- [Exercise prompt]
Read through the data and report every line in which the word "último" occurs.

- [Information shown]
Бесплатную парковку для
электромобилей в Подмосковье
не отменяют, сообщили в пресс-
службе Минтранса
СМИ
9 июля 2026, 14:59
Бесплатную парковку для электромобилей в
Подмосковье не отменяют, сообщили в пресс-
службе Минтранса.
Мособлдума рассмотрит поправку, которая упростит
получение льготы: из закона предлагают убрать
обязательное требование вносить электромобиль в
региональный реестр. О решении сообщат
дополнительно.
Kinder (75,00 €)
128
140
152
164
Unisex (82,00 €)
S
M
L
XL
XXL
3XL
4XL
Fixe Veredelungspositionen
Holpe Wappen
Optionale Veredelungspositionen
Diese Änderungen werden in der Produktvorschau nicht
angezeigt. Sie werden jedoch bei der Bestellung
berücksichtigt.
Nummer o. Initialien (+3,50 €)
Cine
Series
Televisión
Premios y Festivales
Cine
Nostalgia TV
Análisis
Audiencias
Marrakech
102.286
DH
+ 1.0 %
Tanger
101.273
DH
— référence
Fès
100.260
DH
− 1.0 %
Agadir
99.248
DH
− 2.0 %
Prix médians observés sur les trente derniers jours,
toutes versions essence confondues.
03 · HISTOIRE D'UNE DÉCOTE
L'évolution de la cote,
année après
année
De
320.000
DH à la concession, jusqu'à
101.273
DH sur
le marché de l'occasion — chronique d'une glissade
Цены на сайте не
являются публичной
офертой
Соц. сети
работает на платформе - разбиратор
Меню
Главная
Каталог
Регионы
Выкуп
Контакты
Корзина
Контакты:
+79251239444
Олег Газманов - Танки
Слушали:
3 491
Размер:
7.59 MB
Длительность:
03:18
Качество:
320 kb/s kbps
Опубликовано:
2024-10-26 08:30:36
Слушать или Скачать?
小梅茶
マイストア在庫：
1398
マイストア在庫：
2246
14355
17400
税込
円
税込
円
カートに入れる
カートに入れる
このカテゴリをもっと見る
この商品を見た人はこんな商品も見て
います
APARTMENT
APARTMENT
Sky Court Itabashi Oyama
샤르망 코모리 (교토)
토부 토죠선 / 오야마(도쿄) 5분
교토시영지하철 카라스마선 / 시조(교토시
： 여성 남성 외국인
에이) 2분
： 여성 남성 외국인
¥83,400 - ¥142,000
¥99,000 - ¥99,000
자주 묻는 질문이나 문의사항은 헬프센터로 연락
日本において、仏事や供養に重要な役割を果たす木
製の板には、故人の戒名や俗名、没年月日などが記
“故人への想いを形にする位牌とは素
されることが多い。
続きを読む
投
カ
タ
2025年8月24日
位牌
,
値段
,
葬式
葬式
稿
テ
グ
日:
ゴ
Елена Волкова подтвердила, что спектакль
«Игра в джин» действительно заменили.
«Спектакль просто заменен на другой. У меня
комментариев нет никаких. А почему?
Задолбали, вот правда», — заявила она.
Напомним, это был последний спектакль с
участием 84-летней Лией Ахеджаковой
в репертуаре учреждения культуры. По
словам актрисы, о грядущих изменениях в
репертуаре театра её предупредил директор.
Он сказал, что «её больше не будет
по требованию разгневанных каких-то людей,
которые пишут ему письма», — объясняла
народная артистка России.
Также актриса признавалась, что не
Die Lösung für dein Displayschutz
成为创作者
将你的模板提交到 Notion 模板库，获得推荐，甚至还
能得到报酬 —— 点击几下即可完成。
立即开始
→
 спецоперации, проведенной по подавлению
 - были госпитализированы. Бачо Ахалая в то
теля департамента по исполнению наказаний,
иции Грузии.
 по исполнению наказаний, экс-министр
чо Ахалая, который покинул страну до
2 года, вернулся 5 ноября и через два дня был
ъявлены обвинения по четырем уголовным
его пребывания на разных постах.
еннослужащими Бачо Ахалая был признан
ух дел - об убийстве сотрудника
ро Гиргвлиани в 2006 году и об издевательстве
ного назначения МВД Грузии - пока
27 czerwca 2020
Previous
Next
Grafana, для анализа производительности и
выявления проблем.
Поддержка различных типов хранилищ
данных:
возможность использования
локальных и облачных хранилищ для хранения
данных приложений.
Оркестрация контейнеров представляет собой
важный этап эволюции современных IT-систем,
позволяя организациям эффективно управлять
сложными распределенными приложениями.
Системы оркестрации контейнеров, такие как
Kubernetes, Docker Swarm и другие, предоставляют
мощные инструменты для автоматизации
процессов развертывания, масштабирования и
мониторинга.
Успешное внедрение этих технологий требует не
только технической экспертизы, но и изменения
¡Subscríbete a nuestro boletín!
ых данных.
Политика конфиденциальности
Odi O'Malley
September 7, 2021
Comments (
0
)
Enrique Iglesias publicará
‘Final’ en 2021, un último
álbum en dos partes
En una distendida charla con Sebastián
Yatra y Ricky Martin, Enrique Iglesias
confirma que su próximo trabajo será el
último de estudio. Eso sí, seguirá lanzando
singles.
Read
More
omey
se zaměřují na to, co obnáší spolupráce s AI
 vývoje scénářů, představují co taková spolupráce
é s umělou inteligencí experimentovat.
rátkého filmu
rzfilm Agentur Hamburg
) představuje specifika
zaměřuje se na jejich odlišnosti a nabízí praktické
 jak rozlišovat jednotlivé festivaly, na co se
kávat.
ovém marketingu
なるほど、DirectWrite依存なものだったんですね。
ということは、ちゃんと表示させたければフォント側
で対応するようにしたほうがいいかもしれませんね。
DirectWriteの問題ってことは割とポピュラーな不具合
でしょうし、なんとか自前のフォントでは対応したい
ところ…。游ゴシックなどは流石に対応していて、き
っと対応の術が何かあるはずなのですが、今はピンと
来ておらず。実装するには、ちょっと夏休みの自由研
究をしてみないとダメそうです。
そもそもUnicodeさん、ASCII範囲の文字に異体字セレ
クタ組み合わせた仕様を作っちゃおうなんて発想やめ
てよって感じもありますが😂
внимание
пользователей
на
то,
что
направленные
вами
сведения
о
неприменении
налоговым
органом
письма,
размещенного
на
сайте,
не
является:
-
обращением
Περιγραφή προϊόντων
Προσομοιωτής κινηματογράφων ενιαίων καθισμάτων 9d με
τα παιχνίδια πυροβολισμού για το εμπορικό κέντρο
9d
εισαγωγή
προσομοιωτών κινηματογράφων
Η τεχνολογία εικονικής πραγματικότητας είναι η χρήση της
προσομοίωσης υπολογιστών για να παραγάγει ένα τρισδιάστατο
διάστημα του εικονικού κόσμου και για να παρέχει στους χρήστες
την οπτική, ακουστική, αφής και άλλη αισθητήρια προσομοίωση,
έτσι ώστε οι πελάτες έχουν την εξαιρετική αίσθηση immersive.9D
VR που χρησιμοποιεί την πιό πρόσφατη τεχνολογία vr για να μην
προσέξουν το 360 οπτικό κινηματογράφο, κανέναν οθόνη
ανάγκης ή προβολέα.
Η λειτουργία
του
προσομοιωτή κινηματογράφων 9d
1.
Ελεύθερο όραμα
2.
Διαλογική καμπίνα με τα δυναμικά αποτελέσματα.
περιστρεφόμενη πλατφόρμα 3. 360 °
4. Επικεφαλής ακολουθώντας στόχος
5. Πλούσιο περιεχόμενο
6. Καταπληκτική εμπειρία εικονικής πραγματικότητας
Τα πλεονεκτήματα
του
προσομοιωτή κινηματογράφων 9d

- [Task result]
‘Final’ en 2021, un último
último de estudio. Eso sí, seguirá lanzando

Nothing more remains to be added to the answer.